--- START ---

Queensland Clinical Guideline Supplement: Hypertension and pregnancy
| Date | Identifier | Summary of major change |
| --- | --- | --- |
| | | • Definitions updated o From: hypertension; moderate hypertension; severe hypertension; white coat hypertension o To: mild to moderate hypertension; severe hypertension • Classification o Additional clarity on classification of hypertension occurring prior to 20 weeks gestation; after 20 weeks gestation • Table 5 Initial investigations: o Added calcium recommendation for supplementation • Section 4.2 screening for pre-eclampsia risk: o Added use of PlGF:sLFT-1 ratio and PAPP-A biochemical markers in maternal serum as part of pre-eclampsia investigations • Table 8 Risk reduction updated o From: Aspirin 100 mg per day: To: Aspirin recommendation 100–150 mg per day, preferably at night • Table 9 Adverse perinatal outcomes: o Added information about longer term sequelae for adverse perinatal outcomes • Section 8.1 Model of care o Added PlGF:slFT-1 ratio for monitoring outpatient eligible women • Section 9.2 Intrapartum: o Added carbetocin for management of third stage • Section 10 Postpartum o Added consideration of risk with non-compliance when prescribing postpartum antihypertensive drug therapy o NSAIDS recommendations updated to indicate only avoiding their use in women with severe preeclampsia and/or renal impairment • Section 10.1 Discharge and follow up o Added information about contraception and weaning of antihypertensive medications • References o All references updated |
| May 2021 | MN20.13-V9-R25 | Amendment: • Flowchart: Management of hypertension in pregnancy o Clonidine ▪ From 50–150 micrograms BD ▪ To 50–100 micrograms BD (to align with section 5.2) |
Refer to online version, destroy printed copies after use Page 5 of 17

--- END ---
--- START ---

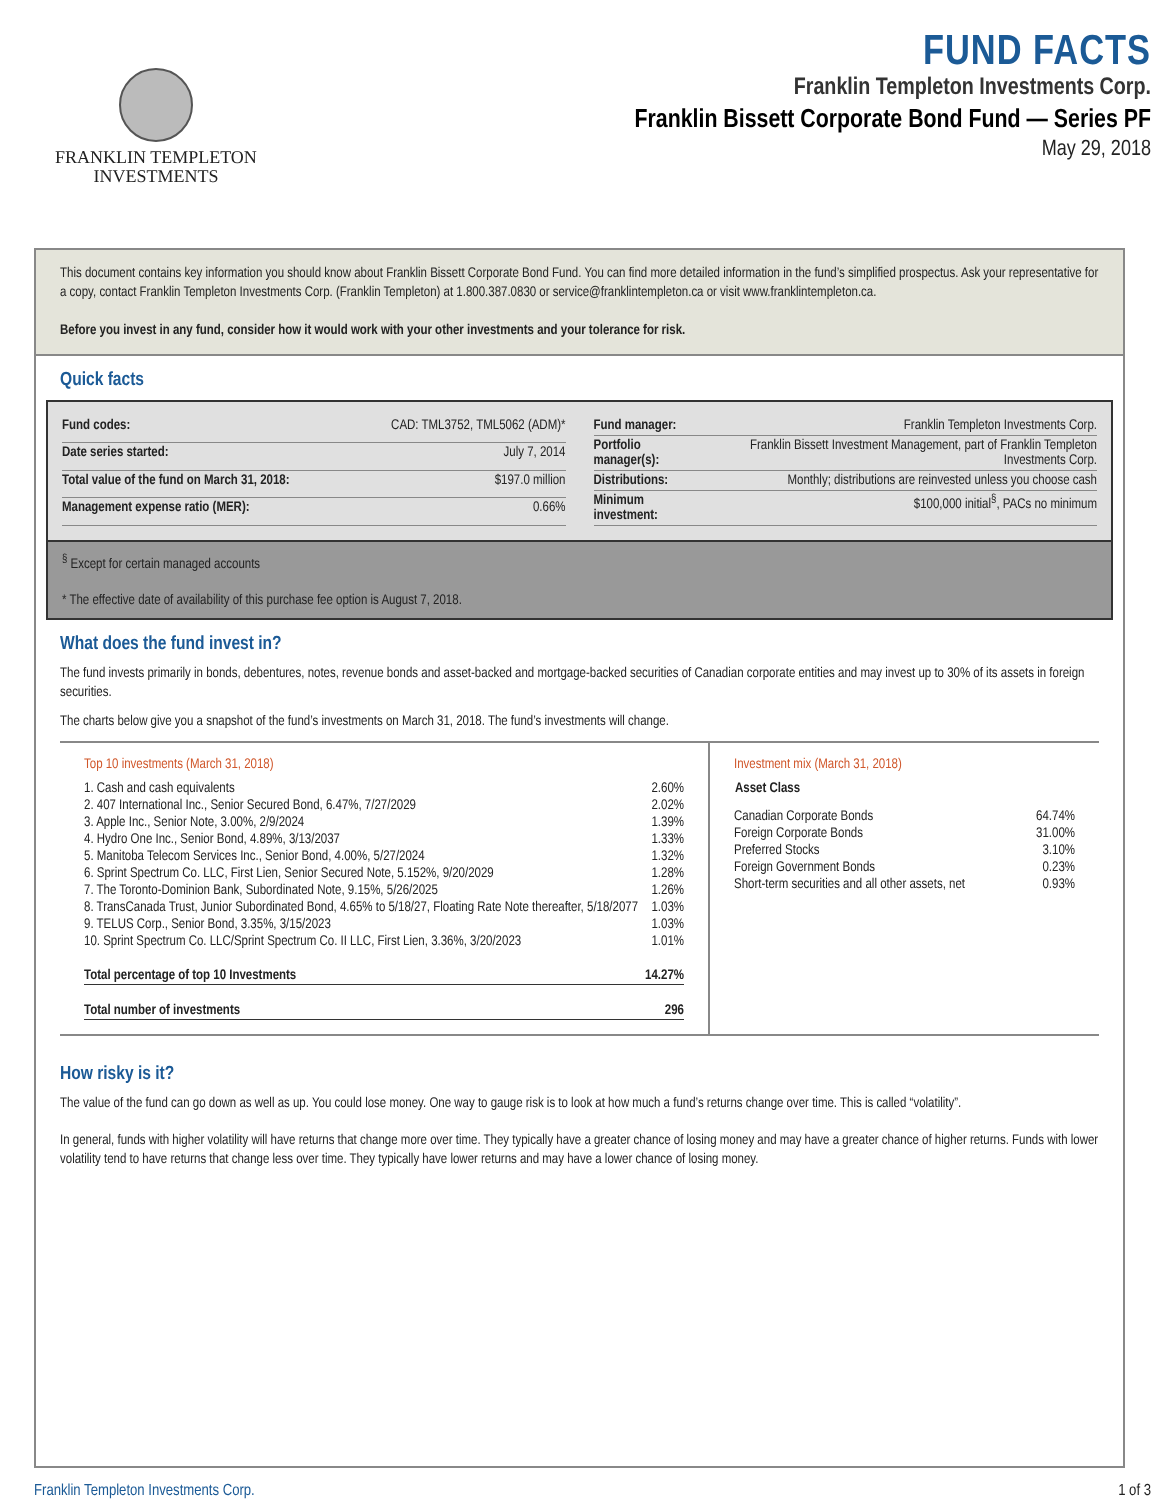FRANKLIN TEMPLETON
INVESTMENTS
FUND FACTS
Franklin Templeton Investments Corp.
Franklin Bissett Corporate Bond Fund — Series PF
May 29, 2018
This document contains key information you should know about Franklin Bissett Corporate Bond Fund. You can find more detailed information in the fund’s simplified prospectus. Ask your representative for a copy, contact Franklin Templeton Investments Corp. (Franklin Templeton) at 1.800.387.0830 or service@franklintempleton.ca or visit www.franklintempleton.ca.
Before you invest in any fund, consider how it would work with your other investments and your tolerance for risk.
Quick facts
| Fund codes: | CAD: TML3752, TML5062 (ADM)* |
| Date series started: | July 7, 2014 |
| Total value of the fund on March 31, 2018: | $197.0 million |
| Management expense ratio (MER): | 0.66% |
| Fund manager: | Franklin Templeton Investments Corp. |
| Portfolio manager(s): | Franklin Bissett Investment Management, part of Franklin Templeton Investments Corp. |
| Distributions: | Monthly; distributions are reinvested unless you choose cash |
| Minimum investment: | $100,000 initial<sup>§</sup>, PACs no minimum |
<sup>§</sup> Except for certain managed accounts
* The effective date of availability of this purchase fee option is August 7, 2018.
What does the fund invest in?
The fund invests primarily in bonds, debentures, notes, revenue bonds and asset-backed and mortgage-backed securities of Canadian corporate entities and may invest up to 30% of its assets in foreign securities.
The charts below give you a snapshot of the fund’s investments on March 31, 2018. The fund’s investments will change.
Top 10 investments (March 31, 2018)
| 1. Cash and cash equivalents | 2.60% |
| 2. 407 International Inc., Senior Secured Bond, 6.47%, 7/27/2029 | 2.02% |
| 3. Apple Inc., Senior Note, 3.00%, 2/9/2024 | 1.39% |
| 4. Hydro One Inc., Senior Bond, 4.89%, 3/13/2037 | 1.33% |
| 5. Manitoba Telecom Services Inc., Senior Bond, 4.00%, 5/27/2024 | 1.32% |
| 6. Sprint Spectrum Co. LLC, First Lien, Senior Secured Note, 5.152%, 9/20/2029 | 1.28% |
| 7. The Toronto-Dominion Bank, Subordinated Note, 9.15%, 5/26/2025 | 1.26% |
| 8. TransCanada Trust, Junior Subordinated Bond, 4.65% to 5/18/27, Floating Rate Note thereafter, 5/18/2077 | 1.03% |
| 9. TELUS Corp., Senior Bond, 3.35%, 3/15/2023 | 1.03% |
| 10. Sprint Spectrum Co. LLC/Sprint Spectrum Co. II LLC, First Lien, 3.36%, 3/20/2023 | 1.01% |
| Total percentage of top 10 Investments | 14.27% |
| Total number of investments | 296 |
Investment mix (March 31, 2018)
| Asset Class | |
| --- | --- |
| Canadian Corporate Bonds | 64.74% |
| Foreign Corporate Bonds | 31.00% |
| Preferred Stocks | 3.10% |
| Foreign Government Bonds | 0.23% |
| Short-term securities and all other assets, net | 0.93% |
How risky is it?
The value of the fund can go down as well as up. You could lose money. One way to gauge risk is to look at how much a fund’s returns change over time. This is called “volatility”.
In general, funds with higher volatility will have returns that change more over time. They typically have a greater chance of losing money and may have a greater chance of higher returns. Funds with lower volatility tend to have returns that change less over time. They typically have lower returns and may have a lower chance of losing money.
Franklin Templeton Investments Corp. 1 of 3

--- END ---
--- START ---

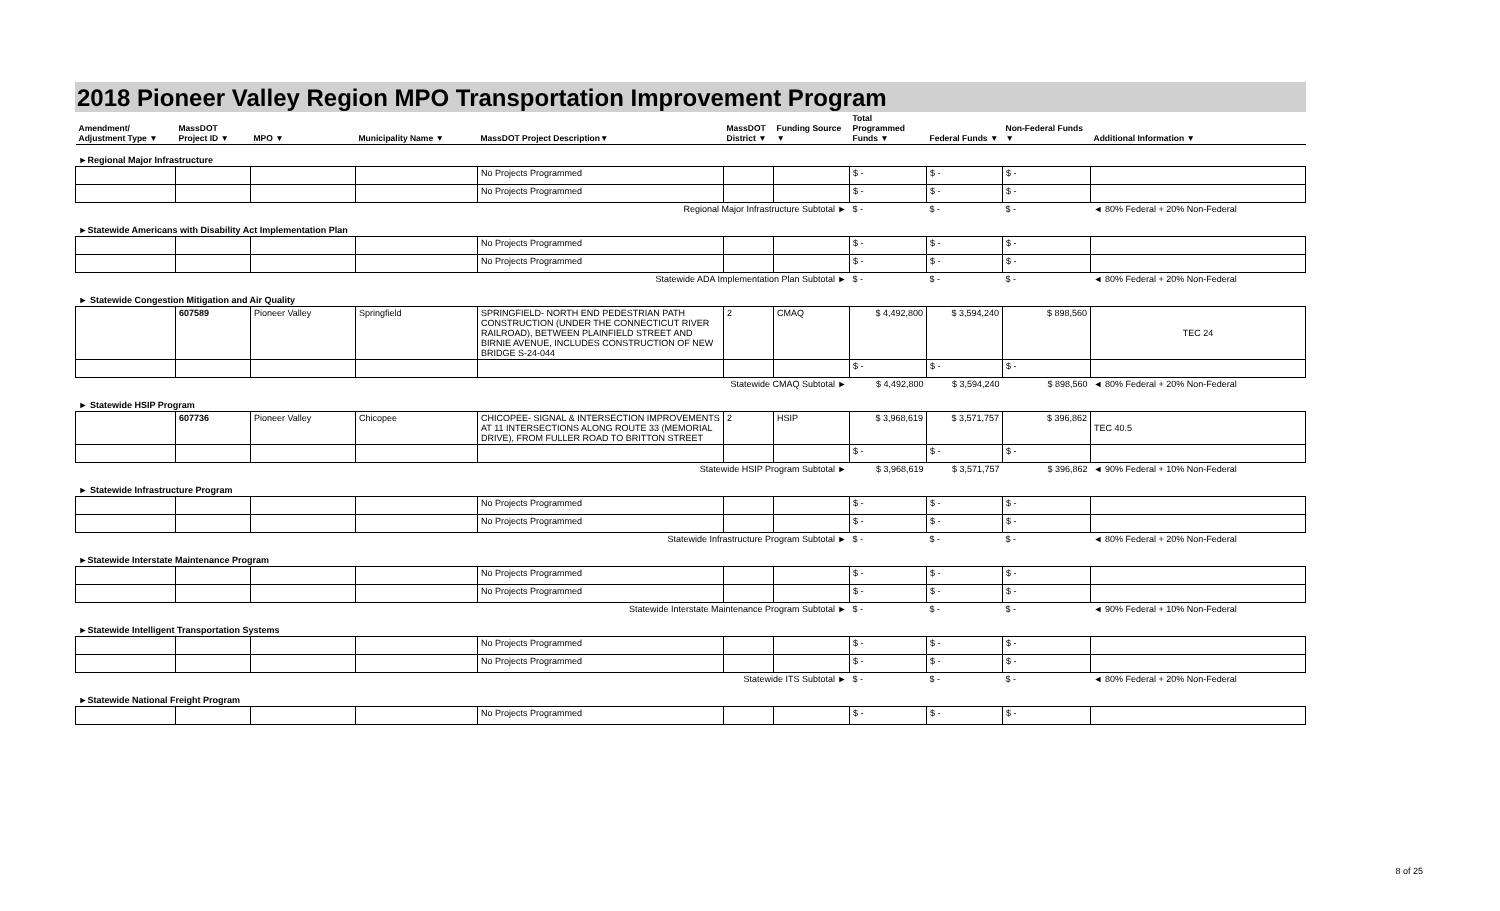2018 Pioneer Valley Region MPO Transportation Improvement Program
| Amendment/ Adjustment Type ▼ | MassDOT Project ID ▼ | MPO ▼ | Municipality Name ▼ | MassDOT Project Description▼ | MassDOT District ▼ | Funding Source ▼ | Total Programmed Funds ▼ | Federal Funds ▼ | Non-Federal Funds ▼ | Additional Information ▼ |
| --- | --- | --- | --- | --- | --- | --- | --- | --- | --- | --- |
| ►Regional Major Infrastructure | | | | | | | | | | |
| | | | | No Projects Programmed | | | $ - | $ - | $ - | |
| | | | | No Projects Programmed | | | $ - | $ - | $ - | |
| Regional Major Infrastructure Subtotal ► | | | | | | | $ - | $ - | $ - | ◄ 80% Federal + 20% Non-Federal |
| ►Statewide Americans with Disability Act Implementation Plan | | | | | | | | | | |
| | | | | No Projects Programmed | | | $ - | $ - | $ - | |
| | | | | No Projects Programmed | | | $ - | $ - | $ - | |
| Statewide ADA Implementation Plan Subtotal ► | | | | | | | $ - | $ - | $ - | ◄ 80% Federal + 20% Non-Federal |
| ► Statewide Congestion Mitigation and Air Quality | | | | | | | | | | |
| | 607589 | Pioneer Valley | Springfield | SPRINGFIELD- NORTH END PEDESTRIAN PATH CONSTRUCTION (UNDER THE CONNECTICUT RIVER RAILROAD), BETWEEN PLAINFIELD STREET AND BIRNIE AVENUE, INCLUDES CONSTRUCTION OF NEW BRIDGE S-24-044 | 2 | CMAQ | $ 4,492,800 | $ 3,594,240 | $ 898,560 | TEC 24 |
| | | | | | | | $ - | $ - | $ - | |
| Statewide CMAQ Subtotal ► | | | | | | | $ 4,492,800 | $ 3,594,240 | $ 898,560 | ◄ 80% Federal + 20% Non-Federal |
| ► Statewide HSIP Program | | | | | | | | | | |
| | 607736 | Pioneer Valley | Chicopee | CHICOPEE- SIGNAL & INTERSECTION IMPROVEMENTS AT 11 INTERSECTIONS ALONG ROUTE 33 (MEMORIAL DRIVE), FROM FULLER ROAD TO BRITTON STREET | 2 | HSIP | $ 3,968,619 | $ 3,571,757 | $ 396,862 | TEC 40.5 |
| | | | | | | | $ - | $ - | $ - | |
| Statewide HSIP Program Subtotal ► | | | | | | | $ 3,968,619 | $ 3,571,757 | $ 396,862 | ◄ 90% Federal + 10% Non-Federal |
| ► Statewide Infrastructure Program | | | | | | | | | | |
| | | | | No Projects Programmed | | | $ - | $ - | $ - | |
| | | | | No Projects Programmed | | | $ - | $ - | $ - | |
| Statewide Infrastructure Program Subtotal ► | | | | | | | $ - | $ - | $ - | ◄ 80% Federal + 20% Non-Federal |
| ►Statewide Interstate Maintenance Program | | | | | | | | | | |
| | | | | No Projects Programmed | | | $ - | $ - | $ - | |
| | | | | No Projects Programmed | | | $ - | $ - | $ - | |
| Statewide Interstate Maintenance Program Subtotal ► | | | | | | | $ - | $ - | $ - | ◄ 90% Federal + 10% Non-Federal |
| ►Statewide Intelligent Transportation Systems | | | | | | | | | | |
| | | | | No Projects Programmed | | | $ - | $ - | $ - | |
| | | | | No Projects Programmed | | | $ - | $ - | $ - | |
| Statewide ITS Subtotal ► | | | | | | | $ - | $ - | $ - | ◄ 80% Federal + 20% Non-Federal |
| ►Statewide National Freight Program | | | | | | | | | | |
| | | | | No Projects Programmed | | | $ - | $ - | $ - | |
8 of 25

--- END ---

Your goal:
Copy the lines above exactly, beginning at the line that has "no minimum |" and stopping after the line that has "5/26/2025 | 1.26% |", and omit the rest.

Task answer:
| Minimum investment: | $100,000 initial<sup>§</sup>, PACs no minimum |
<sup>§</sup> Except for certain managed accounts
* The effective date of availability of this purchase fee option is August 7, 2018.
What does the fund invest in?
The fund invests primarily in bonds, debentures, notes, revenue bonds and asset-backed and mortgage-backed securities of Canadian corporate entities and may invest up to 30% of its assets in foreign securities.
The charts below give you a snapshot of the fund’s investments on March 31, 2018. The fund’s investments will change.
Top 10 investments (March 31, 2018)
| 1. Cash and cash equivalents | 2.60% |
| 2. 407 International Inc., Senior Secured Bond, 6.47%, 7/27/2029 | 2.02% |
| 3. Apple Inc., Senior Note, 3.00%, 2/9/2024 | 1.39% |
| 4. Hydro One Inc., Senior Bond, 4.89%, 3/13/2037 | 1.33% |
| 5. Manitoba Telecom Services Inc., Senior Bond, 4.00%, 5/27/2024 | 1.32% |
| 6. Sprint Spectrum Co. LLC, First Lien, Senior Secured Note, 5.152%, 9/20/2029 | 1.28% |
| 7. The Toronto-Dominion Bank, Subordinated Note, 9.15%, 5/26/2025 | 1.26% |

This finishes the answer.